Abstract: The article examines the formation and development of the Medieval Georgian society’s perception of its surrounding world and outside areas, of Georgia itself and its frontiers, of contiguous countries and other geographical regions. The author takes into close consideration the questions of the formation in the Early Middle Ages of the idea of Georgian statehood and its later development. The basis for this research are the Georgian, Greek, Latin, eastern narrative sources and documents (medieval hagiographical, historical and geographical sources, and also the writings of Georgian travelers of the Later Middle Ages), and linguistic and ethnographic information. The author’s research methodology is founded on a complex critical analysis of the terms used to designate settlements, and of the ethnographical and political nomenclature. The comparative historical method is also used. The author comes to the conclusion that the main factor in the formation and development process of the Medieval Georgian society’s worldview was Christianity. The confessional affiliation of the population, and not its real geographic location, defined its definition of the characteristics of other regions and countries. The author notes a change in terms denoting various ethnic elements, from narrow ethnic to wider ethnopolitical and ethnoconfessional notions. The concept of statehood was also associated with the Christian worldview: the state of Georgia (“all of Kartli”) was understood to be a country where divine service was read in the Georgian language.

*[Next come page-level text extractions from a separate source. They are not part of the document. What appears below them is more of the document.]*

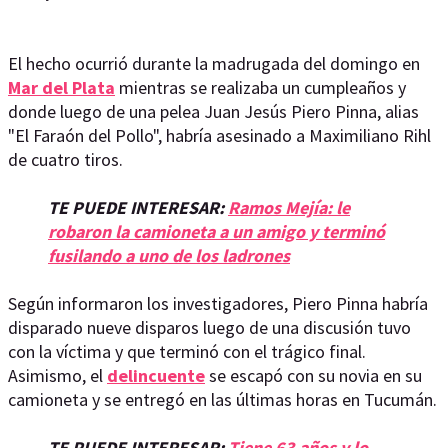
El hecho ocurrió durante la madrugada del domingo en
Mar del Plata
mientras se realizaba un cumpleaños y
donde luego de una pelea Juan Jesús Piero Pinna, alias
"El Faraón del Pollo", habría asesinado a Maximiliano Rihl
de cuatro tiros.
TE PUEDE INTERESAR:
Ramos Mejía: le
robaron la camioneta a un amigo y terminó
fusilando a uno de los ladrones
Según informaron los investigadores, Piero Pinna habría
disparado nueve disparos luego de una discusión tuvo
con la víctima y que terminó con el trágico final.
Asimismo, el
delincuente
se escapó con su novia en su
camioneta y se entregó en las últimas horas en Tucumán.
TE PUEDE INTERESAR:
Tiene 63 años y lo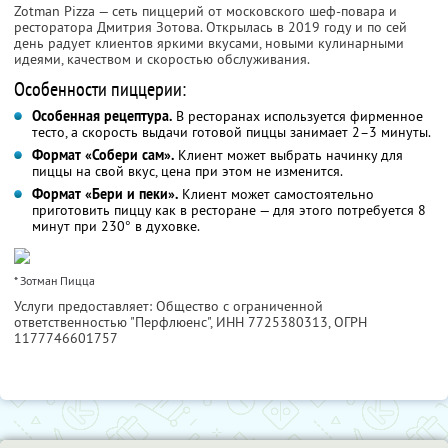
Zotman Pizza — сеть пиццерий от московского шеф-повара и
ресторатора Дмитрия Зотова. Открылась в 2019 году и по сей
день радует клиентов яркими вкусами, новыми кулинарными
идеями, качеством и скоростью обслуживания.
Особенности пиццерии:
Особенная рецептура.
В ресторанах используется фирменное
тесто, а скорость выдачи готовой пиццы занимает 2–3 минуты.
Формат «Собери сам».
Клиент может выбрать начинку для
пиццы на свой вкус, цена при этом не изменится.
Формат «Бери и пеки».
Клиент может самостоятельно
приготовить пиццу как в ресторане — для этого потребуется 8
минут при 230° в духовке.
* Зотман Пицца
Услуги предоставляет: Общество с ограниченной
ответственностью "Перфлюенс",
ИНН 7725380313
, ОГРН
1177746601757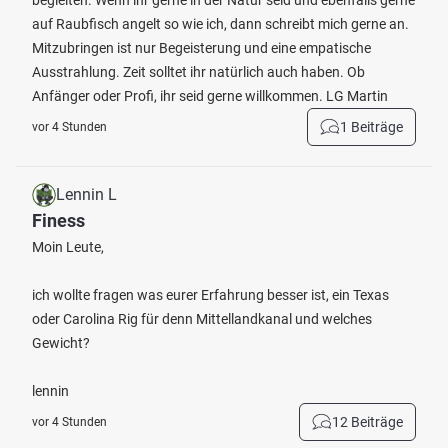
begleiten. Wenn ihr gerne in der Natur seid und ebenfalls gerne
auf Raubfisch angelt so wie ich, dann schreibt mich gerne an.
Mitzubringen ist nur Begeisterung und eine empatische
Ausstrahlung. Zeit solltet ihr natürlich auch haben. Ob
Anfänger oder Profi, ihr seid gerne willkommen. LG Martin
1 Beiträge
vor 4 Stunden
Lennin L
Finess
Moin Leute,
ich wollte fragen was eurer Erfahrung besser ist, ein Texas
oder Carolina Rig für denn Mittellandkanal und welches
Gewicht?
lennin
12 Beiträge
vor 4 Stunden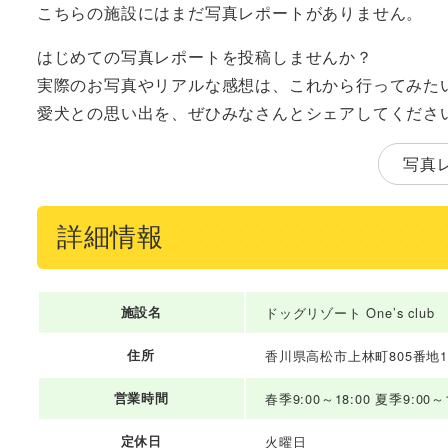
こちらの施設にはまだ写真レポートがありません。
はじめての写真レポートを投稿しませんか？
実際のお写真やリアルな感想は、これから行ってみた
愛犬との思い出を、ぜひみなさんとシェアしてくださ
写真
詳細情報
施設名
ドッグリゾート One’s club
住所
香川県高松市上林町805番地1
営業時間
春季9:00～18:00 夏季9:00～1
定休日
火曜日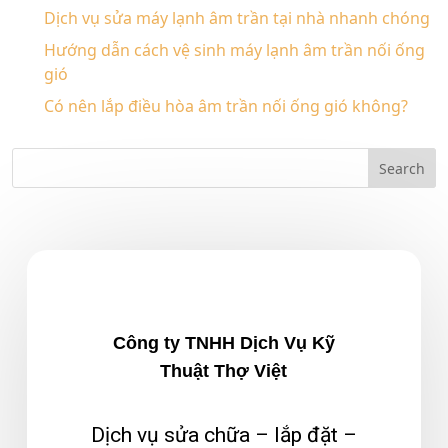
Dịch vụ sửa máy lạnh âm trần tại nhà nhanh chóng
Hướng dẫn cách vệ sinh máy lạnh âm trần nối ống
gió
Có nên lắp điều hòa âm trần nối ống gió không?
Công ty TNHH Dịch Vụ Kỹ
Thuật Thợ Việt
Dịch vụ sửa chữa – lắp đặt –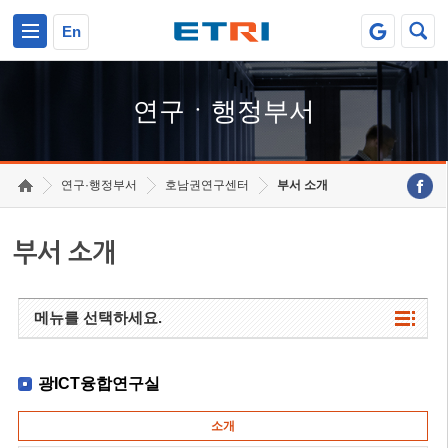
본문 바로가기
주요메뉴 바로가기
하단메뉴 바로가기
En
연구ㆍ행정부서
연구·행정부서
호남권연구센터
부서 소개
부서 소개
메뉴를 선택하세요.
광ICT융합연구실
소개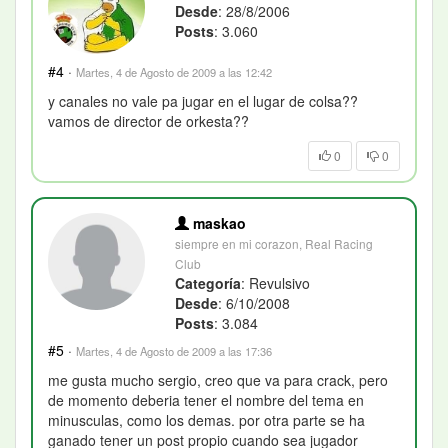
Desde
: 28/8/2006
Posts
: 3.060
#4
·
Martes, 4 de Agosto de 2009 a las 12:42
y canales no vale pa jugar en el lugar de colsa??
vamos de director de orkesta??
0
0
maskao
siempre en mi corazon, Real Racing
Club
Categoría
: Revulsivo
Desde
: 6/10/2008
Posts
: 3.084
#5
·
Martes, 4 de Agosto de 2009 a las 17:36
me gusta mucho sergio, creo que va para crack, pero
de momento deberia tener el nombre del tema en
minusculas, como los demas. por otra parte se ha
ganado tener un post propio cuando sea jugador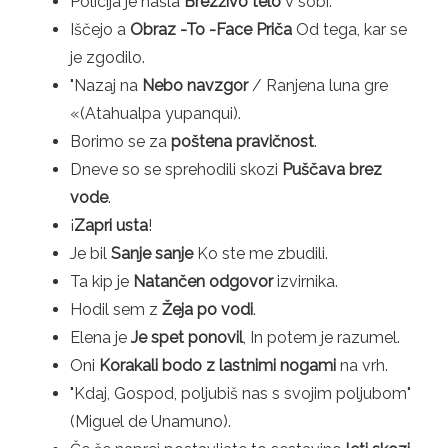
Policija je našla
Brezživo telo
V sobi.
Iščejo a
Obraz -To -Face Priča
Od tega, kar se
je zgodilo.
"Nazaj na
Nebo navzgor
/ Ranjena luna gre
«(Atahualpa yupanqui).
Borimo se za
poštena pravičnost
.
Dneve so se sprehodili skozi
Puščava brez
vode
.
¡
Zapri usta
!
Je bil
Sanje sanje
Ko ste me zbudili.
Ta kip je
Natančen odgovor
izvirnika.
Hodil sem z
Žeja po vodi
.
Elena je
Je spet ponovil
, In potem je razumel.
Oni
Korakali bodo z lastnimi nogami
na vrh.
"Kdaj, Gospod, poljubiš nas s svojim poljubom"
(Miguel de Unamuno).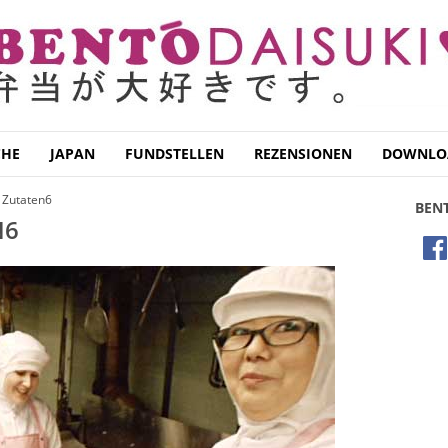
CHE
JAPAN
FUNDSTELLEN
REZENSIONEN
DOWNLO
 Zutaten6
BEN
N6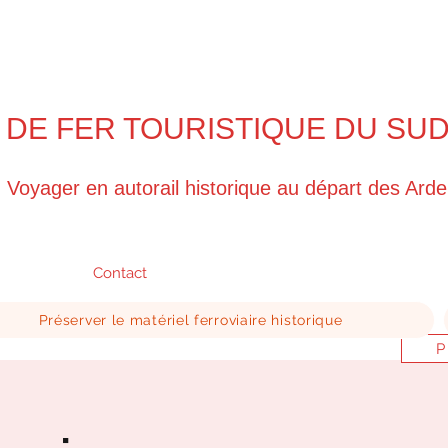
 DE FER TOURISTIQUE DU SU
Voyager en autorail historique au départ des Ard
Contact
Préserver le matériel ferroviaire historique
P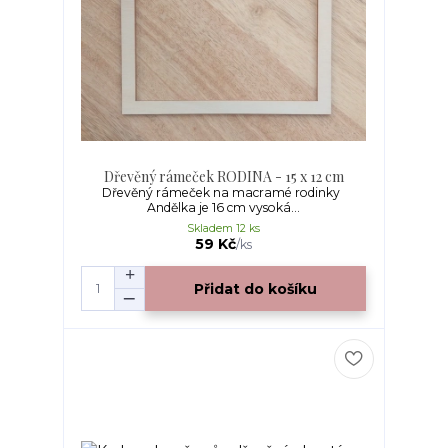
Dřevěný rámeček RODINA - 15 x 12 cm
Dřevěný rámeček na macramé rodinky
Andělka je 16 cm vysoká...
Skladem 12 ks
59 Kč
/
ks
Přidat do košíku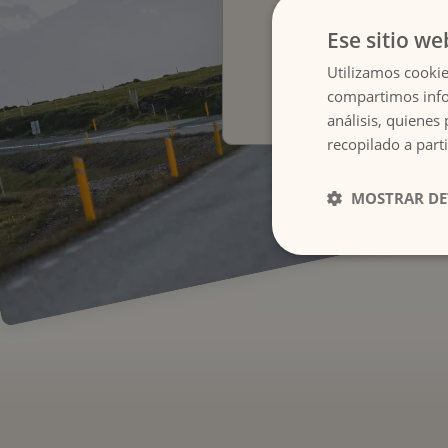
Porta
Ese sitio we
Utilizamos cookie
compartimos infor
análisis, quiene
recopilado a parti
MOSTRAR DE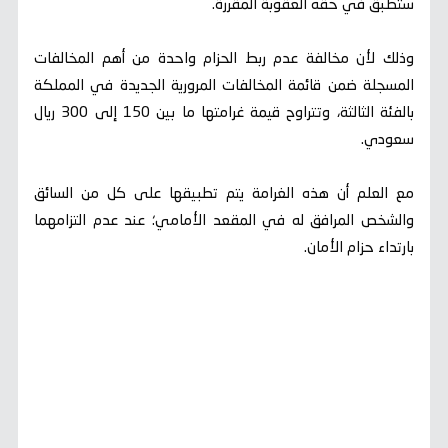
ستطبق في حقه العقوبة المقررة.
وذلك لأن مخالفة عدم ربط الحزام واحدة من أهم المخالفات
المسجلة ضمن قائمة المخالفات المرورية الجديدة في المملكة
بالفئة الثالثة، وتتراوح قيمة غرامتها ما بين 150 إلى 300 ريال
سعودي.
مع العلم أن هذه الغرامة يتم تطبيقها على كل من السائق
والشخص المرافق له في المقعد الأمامي؛ عند عدم التزامهما
بارتداء حزام الأمان.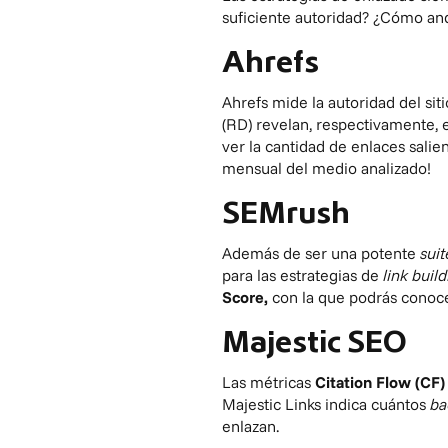
suficiente autoridad? ¿Cómo and
Ahrefs
Ahrefs
mide la autoridad del sit
(RD) revelan, respectivamente,
ver la cantidad de enlaces sali
mensual del medio analizado!
SEMrush
Además de ser una potente
sui
para las estrategias de
link buil
Score,
con la que podrás conocer
Majestic SEO
Las métricas
Citation Flow (CF)
Majestic Links indica cuántos
ba
enlazan.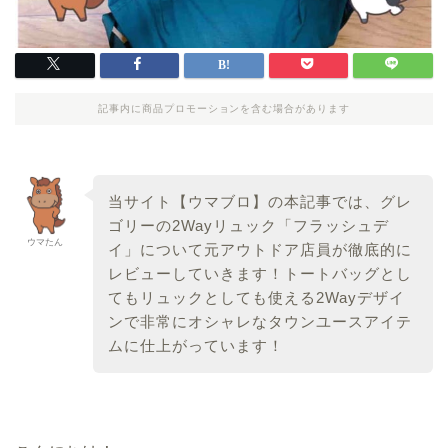
記事内に商品プロモーションを含む場合があります
当サイト【ウマブロ】の本記事では、グレ
ゴリーの2Wayリュック「フラッシュデ
ウマたん
イ」について元アウトドア店員が徹底的に
レビューしていきます！トートバッグとし
てもリュックとしても使える2Wayデザイ
ンで非常にオシャレなタウンユースアイテ
ムに仕上がっています！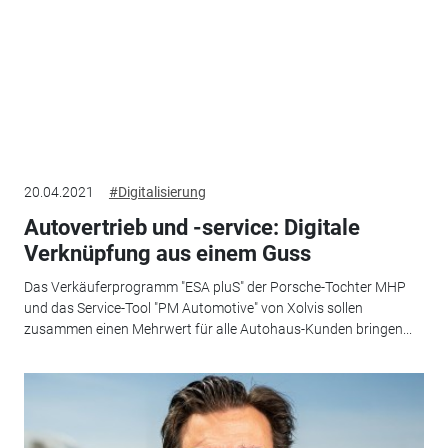
20.04.2021
#Digitalisierung
Autovertrieb und -service: Digitale
Verknüpfung aus einem Guss
Das Verkäuferprogramm "ESA pluS" der Porsche-Tochter MHP
und das Service-Tool "PM Automotive" von Xolvis sollen
zusammen einen Mehrwert für alle Autohaus-Kunden bringen...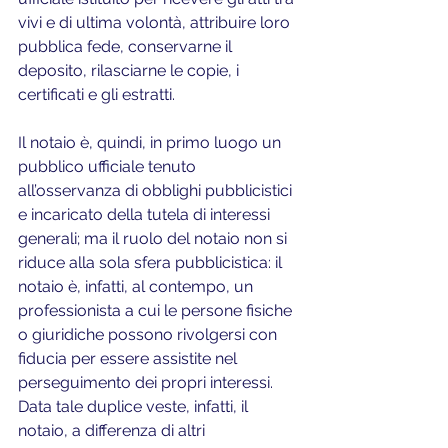
vivi e di ultima volontà, attribuire loro 
pubblica fede, conservarne il 
deposito, rilasciarne le copie, i 
certificati e gli estratti. 
Il notaio è, quindi, in primo luogo un 
pubblico ufficiale tenuto 
all’osservanza di obblighi pubblicistici 
e incaricato della tutela di interessi 
generali; ma il ruolo del notaio non si 
riduce alla sola sfera pubblicistica: il 
notaio è, infatti, al contempo, un 
professionista a cui le persone fisiche 
o giuridiche possono rivolgersi con 
fiducia per essere assistite nel 
perseguimento dei propri interessi. 
Data tale duplice veste, infatti, il 
notaio, a differenza di altri 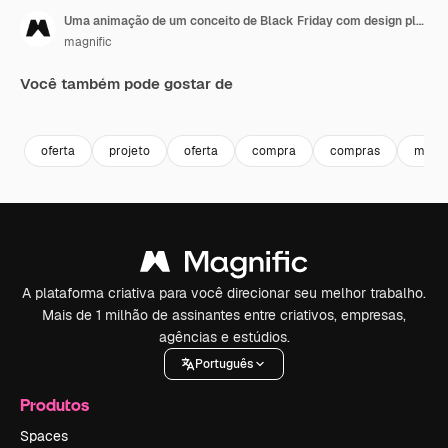
Uma animação de um conceito de Black Friday com design plano
magnific
Você também pode gostar de
oferta
projeto
oferta
compra
compras
marke
A plataforma criativa para você direcionar seu melhor trabalho.
Mais de 1 milhão de assinantes entre criativos, empresas,
agências e estúdios.
Português
Produtos
Spaces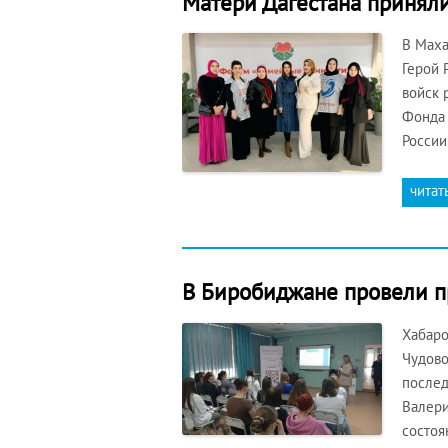
Матери Дагестана принял
В Маха
Герой 
войск 
Фонда 
России
читат
В Биробиджане провели п
Хабаро
Чудово
послед
Валери
состоя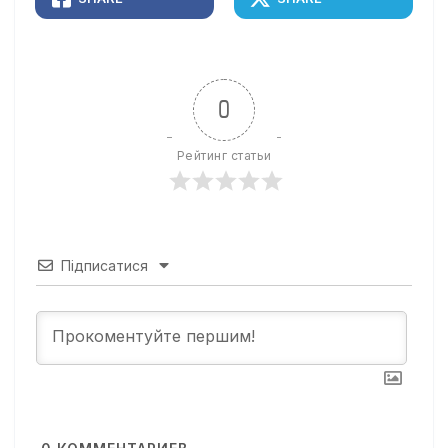
0
Рейтинг статьи
Підписатися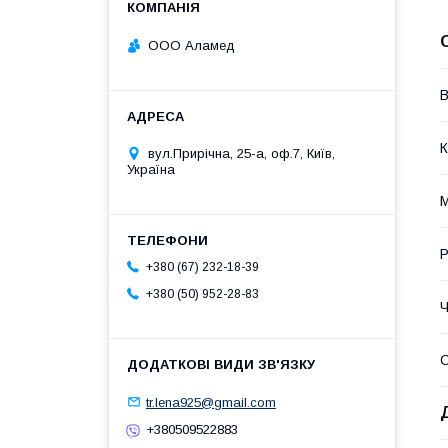
ООО Аламед
В
К
вул.Прирічна, 25-а, оф.7, Київ,
Україна
М
Р
+380 (67) 232-18-39
+380 (50) 952-28-83
Ч
О
tr.lena925@gmail.com
+380509522883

This took place at the same time as the merging process of identifying the ethnogeographical frontiers of the spreading Kartvelic ethnic element with the ecclesiastical-administrative frontiers of the Georgian Church, and with the political-administrative boundaries of the Georgian government.


Keywords:

ethnographical zones, Christianity, Georgian written sources, Abazgia, Georgia, Black Sea coast, Byzantine Pontos, history, ethnogeographical nomenclature, the idea of Georgian statehood.